Hasso sighed. “I yield.” His head hurt too much for him to argue. He tried to twist out from between the dead horses, and discovered he couldn’t. He couldn’t have put up a fight even if he’d wanted to. “Help me out, please.”

The Bucovinan laughed, none too pleasantly. “Now I know you are the stranger we want. No Lenello would ever say please, not to the likes of us.” Resentment – hatred? – simmered in his voice. He went back and forth with his buddy in their language. The other man gestured a fierce warning with his knife before going over to Hasso. They didn’t believe in taking chances. In their boots, Hasso wouldn’t have, either.

He took the Grenye’s hand. Grunting, the native put his shoulder against the corpse of the horse pinning Hasso’s legs and shoved. With some help from the native, Hasso managed to wriggle free. He discovered he couldn’t have run, either: his legs were asleep.

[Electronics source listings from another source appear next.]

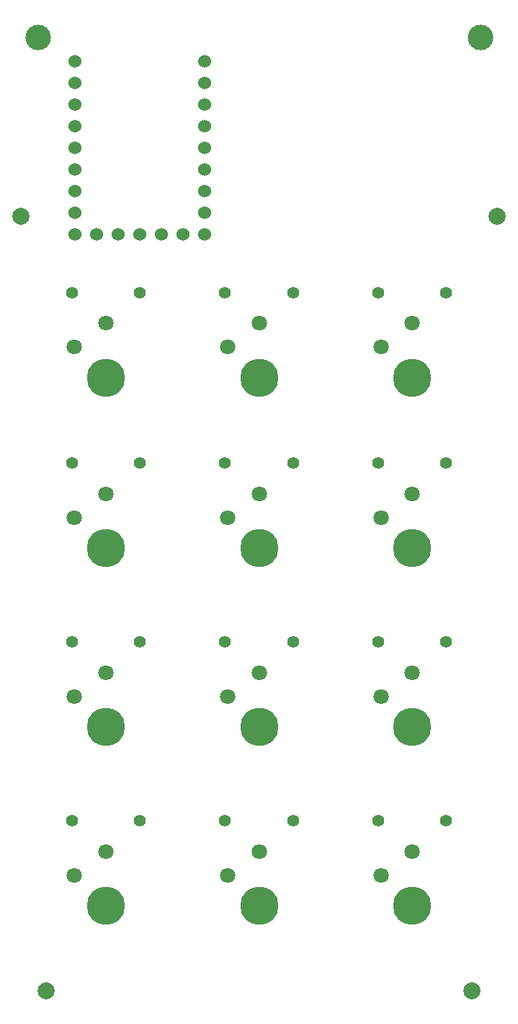
<source format=gtl>
G04 Layer: TopLayer*
G04 EasyEDA v6.5.51, 2025-09-01 10:00:17*
G04 d25c321112d94009bea4b7554ae9d0e3,3c8b1c4139ec4bbbaae9228842dbec63,10*
G04 Gerber Generator version 0.2*
G04 Scale: 100 percent, Rotated: No, Reflected: No *
G04 Dimensions in millimeters *
G04 leading zeros omitted , absolute positions ,4 integer and 5 decimal *
%FSLAX45Y45*%
%MOMM*%

%ADD10C,1.5240*%
%ADD11C,1.4000*%
%ADD12C,1.8000*%
%ADD13C,4.5000*%
%ADD14C,3.0000*%
%ADD15C,2.0000*%
%ADD16C,0.0120*%

%LPD*%
D10*
G01*
X837996Y-684021D03*
G01*
X837996Y-938021D03*
G01*
X837996Y-1192021D03*
G01*
X837996Y-1446021D03*
G01*
X837996Y-1700021D03*
G01*
X837996Y-1954021D03*
G01*
X837996Y-2208021D03*
G01*
X837996Y-2462021D03*
G01*
X837996Y-2716021D03*
G01*
X1091996Y-2716021D03*
G01*
X2361996Y-938021D03*
G01*
X2107996Y-2716021D03*
G01*
X2361996Y-2716021D03*
G01*
X2361996Y-2462021D03*
G01*
X2361996Y-2208021D03*
G01*
X2361996Y-1954021D03*
G01*
X2361996Y-1700021D03*
G01*
X2361996Y-1446021D03*
G01*
X2361996Y-1192021D03*
G01*
X2361996Y-684021D03*
G01*
X1345996Y-2716021D03*
G01*
X1853996Y-2716021D03*
G01*
X1599996Y-2716021D03*
D11*
G01*
X1599996Y-3399993D03*
G01*
X799998Y-3399993D03*
G01*
X3399993Y-3399993D03*
G01*
X2599994Y-3399993D03*
D12*
G01*
X1199997Y-3759987D03*
G01*
X829995Y-4039996D03*
D13*
G01*
X1199997Y-4399991D03*
D12*
G01*
X4799990Y-3759987D03*
G01*
X4429988Y-4039996D03*
D13*
G01*
X4799990Y-4399991D03*
D11*
G01*
X5199989Y-3399993D03*
G01*
X4399991Y-3399993D03*
D12*
G01*
X2999892Y-3760012D03*
G01*
X2629890Y-4040022D03*
D13*
G01*
X2999892Y-4400016D03*
D12*
G01*
X1199794Y-9959975D03*
G01*
X829792Y-10239984D03*
D13*
G01*
X1199794Y-10599978D03*
D12*
G01*
X2999892Y-9959975D03*
G01*
X2629890Y-10239984D03*
D13*
G01*
X2999892Y-10599978D03*
D12*
G01*
X4799990Y-9959975D03*
G01*
X4429988Y-10239984D03*
D13*
G01*
X4799990Y-10599978D03*
D12*
G01*
X1199794Y-7859903D03*
G01*
X829792Y-8139912D03*
D13*
G01*
X1199794Y-8499906D03*
D12*
G01*
X2999892Y-7859903D03*
G01*
X2629890Y-8139912D03*
D13*
G01*
X2999892Y-8499906D03*
D12*
G01*
X4799990Y-7859903D03*
G01*
X4429988Y-8139912D03*
D13*
G01*
X4799990Y-8499906D03*
D12*
G01*
X1199794Y-5760085D03*
G01*
X829792Y-6040094D03*
D13*
G01*
X1199794Y-6400088D03*
D12*
G01*
X2999892Y-5760085D03*
G01*
X2629890Y-6040094D03*
D13*
G01*
X2999892Y-6400088D03*
D12*
G01*
X4799990Y-5760085D03*
G01*
X4429988Y-6040094D03*
D13*
G01*
X4799990Y-6400088D03*
D11*
G01*
X1599895Y-9600006D03*
G01*
X799896Y-9600006D03*
G01*
X3399891Y-9600006D03*
G01*
X2599893Y-9600006D03*
G01*
X5199888Y-9600006D03*
G01*
X4399889Y-9600006D03*
G01*
X1599895Y-7500010D03*
G01*
X799896Y-7500010D03*
G01*
X3399891Y-7500010D03*
G01*
X2599893Y-7500010D03*
G01*
X5199888Y-7500010D03*
G01*
X4399889Y-7500010D03*
G01*
X1599793Y-5400039D03*
G01*
X799795Y-5400039D03*
G01*
X3399790Y-5400039D03*
G01*
X2599791Y-5400039D03*
G01*
X5199786Y-5400039D03*
G01*
X4399788Y-5400039D03*
D14*
G01*
X399999Y-399999D03*
G01*
X5599988Y-399999D03*
D15*
G01*
X5499887Y-11600002D03*
G01*
X499897Y-11600002D03*
G01*
X5799988Y-2499995D03*
G01*
X199999Y-2499995D03*
M02*

</source>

Though small, the local was strong. He dragged Hasso out of the pit and laid him on the ground. There he relieved him of his belt knife. The other Bucovinan, the one who spoke Lenello, came over and peered down at him. “You have a holdout weapon?” the fellow asked, adding, “If you say no and we find it, you won’t like that, I promise.”

“My left boot,” Hasso said. “And under my left arm.”

They took the knives. “You’re full of tricks, aren’t you?” the one who spoke Lenello remarked.

“Oh, yes? What am I doing here, then?” Hasso said with a bitter laugh.